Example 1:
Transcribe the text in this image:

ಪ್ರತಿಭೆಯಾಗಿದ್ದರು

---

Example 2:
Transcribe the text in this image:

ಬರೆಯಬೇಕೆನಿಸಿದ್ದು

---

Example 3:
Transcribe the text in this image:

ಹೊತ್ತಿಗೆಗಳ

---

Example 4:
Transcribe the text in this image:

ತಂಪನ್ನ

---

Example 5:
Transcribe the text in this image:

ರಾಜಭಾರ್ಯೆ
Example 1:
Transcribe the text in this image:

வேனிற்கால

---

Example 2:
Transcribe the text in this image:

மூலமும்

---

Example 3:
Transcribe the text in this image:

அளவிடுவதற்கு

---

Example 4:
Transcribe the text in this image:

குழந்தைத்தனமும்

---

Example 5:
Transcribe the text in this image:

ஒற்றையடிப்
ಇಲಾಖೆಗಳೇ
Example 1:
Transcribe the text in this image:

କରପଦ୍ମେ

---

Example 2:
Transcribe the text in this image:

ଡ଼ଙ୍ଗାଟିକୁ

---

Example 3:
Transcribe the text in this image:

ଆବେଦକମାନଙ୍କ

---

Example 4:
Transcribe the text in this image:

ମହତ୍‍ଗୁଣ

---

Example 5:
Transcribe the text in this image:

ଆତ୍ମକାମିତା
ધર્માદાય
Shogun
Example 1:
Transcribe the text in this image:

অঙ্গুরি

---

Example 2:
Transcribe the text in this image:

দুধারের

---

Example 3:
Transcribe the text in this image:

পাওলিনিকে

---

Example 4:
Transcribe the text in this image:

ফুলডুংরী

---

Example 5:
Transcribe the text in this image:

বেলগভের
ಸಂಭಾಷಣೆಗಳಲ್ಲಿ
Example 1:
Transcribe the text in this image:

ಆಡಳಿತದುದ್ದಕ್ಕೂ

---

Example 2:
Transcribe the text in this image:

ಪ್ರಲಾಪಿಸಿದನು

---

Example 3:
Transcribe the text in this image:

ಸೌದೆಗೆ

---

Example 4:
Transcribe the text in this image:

_ _ _

* [ABOUT THIS TASK]: The full listing above should be transcribed exactly.

* [YOUR SOLUTION]:
Example 1:
Transcribe the text in this image:

ಪ್ರತಿಭೆಯಾಗಿದ್ದರು

---

Example 2:
Transcribe the text in this image:

ಬರೆಯಬೇಕೆನಿಸಿದ್ದು

---

Example 3:
Transcribe the text in this image:

ಹೊತ್ತಿಗೆಗಳ

---

Example 4:
Transcribe the text in this image:

ತಂಪನ್ನ

---

Example 5:
Transcribe the text in this image:

ರಾಜಭಾರ್ಯೆ
Example 1:
Transcribe the text in this image:

வேனிற்கால

---

Example 2:
Transcribe the text in this image:

மூலமும்

---

Example 3:
Transcribe the text in this image:

அளவிடுவதற்கு

---

Example 4:
Transcribe the text in this image:

குழந்தைத்தனமும்

---

Example 5:
Transcribe the text in this image:

ஒற்றையடிப்
ಇಲಾಖೆಗಳೇ
Example 1:
Transcribe the text in this image:

କରପଦ୍ମେ

---

Example 2:
Transcribe the text in this image:

ଡ଼ଙ୍ଗାଟିକୁ

---

Example 3:
Transcribe the text in this image:

ଆବେଦକମାନଙ୍କ

---

Example 4:
Transcribe the text in this image:

ମହତ୍‍ଗୁଣ

---

Example 5:
Transcribe the text in this image:

ଆତ୍ମକାମିତା
ધર્માદાય
Shogun
Example 1:
Transcribe the text in this image:

অঙ্গুরি

---

Example 2:
Transcribe the text in this image:

দুধারের

---

Example 3:
Transcribe the text in this image:

পাওলিনিকে

---

Example 4:
Transcribe the text in this image:

ফুলডুংরী

---

Example 5:
Transcribe the text in this image:

বেলগভের
ಸಂಭಾಷಣೆಗಳಲ್ಲಿ
Example 1:
Transcribe the text in this image:

ಆಡಳಿತದುದ್ದಕ್ಕೂ

---

Example 2:
Transcribe the text in this image:

ಪ್ರಲಾಪಿಸಿದನು

---

Example 3:
Transcribe the text in this image:

ಸೌದೆಗೆ

---

Example 4:
Transcribe the text in this image:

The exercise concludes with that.